◆ EXERCISE GOAL:
Count the lines in the records that contain the string "system", with case counting, and give only the number.

◆ DATA TO USE:
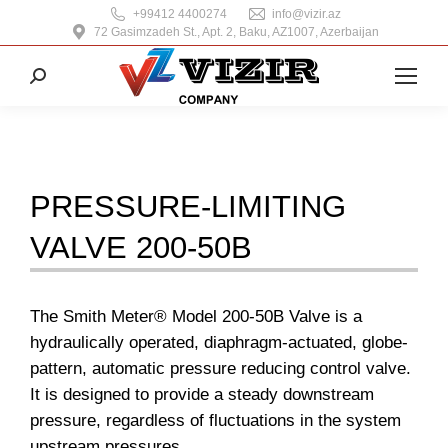
+99412 4400274
info@vizir.az
72 Gasimzadeh St., Apt. 2, Baku, AZ1007, Azerbaijan
Search:
PRESSURE-LIMITING
VALVE 200-50B
The Smith Meter® Model 200-50B Valve is a
hydraulically operated, diaphragm-actuated, globe-
pattern, automatic pressure reducing control valve.
It is designed to provide a steady downstream
pressure, regardless of fluctuations in the system
upstream pressures.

◆ COMPLETED EXERCISE:
1